- Born: Jo Ann Steck Hershey, Pennsylvania, U.S.
- Died: July 11, 2025 (aged 73)
- Education: Arizona State University
- Occupations: Photojournalist; journalist; educator;
- Years active: 1977–2018
- Partner: Susan Matthews
- Children: 1

= Jodie Steck =

American photojournalist (died 2025)

Jodie Steck (born Jo Ann Steck; died July 11, 2025) was an American photojournalist. She led the team that won the Pulitzer Prize for Breaking News Photography in 2004 for The Dallas Morning News photographic coverage of 2003 invasion of Iraq. She served as the White House deputy of photography under President George W. Bush from 2005 to 2009.

==Early life==
Jo Ann Steck was born in Hershey, Pennsylvania, to Betty (née Clark) and Robert Steck. She went by Jodie. She graduated from Hershey High School. She studied journalism with a concentration in photojournalism at Arizona State University in the 1970s.

==Career==
In 1977, Steck began working for local outlets in Arizona, including the Arizona Republic. She joined the Associated Press (AP) in Los Angeles in 1980. She worked for The New York Times and as director of photography of The Press Democrat of Santa Rosa, California. In 1992, she began working in San Francisco and became a photo editor with the San Francisco bureau of the AP. In February 1994, she was named the assistant chief of bureau for photos in Los Angeles. She later became senior national photo editor. She also worked at The Orange County Register from 1994 to 1997 and the San Francisco Chronicle as a copy editor in 1997. She worked as deputy director of photography at The Dallas Morning News and led a team of photographers that received the Pulitzer Prize for Breaking News Photography in 2004 for its coverage of the 2003 invasion of Iraq. Cheryl Diaz Meyer, one of the Pulitzer winning photographers, said that she was methodical and ensured that photos were "presented with nuance". Steck wrote about topics, including the murder trial of O. J. Simpson, natural disasters, and the Super Bowl and other sporting events.

Steck served as the White House deputy of photography under President George W. Bush from 2005 to 2009. She was audiovisual archives specialist for the George W. Bush Presidential Center.

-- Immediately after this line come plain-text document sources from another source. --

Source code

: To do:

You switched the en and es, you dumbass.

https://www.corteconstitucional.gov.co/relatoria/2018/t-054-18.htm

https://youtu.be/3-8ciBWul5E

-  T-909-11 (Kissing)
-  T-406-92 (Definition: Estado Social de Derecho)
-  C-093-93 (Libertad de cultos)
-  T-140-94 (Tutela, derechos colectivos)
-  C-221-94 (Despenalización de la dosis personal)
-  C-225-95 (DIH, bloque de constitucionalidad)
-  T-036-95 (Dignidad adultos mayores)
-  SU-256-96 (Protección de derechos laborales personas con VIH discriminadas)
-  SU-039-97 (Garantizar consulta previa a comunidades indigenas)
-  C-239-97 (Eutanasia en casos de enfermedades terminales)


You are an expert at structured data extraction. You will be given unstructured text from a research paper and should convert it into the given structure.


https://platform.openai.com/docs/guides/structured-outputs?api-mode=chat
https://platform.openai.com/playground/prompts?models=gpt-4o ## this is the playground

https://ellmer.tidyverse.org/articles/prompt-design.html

In 2018, she was acting chief of operations of the White House Photo Office. She also worked as an adjunct instructor in photojournalism at the University of California, Los Angeles, the Southern Methodist University, and the Corcoran College of the Arts and Design. Later in life, she worked as a certified pharmacy technician at CVS Health in Port Orange, Florida.

==Personal life==
Steck's partner was Susan Matthews. She had one son. She played competitive pickleball in Port Orange.

Steck retired in Port Orange. She died of ovarian cancer on July 11, 2025, at the age of 73.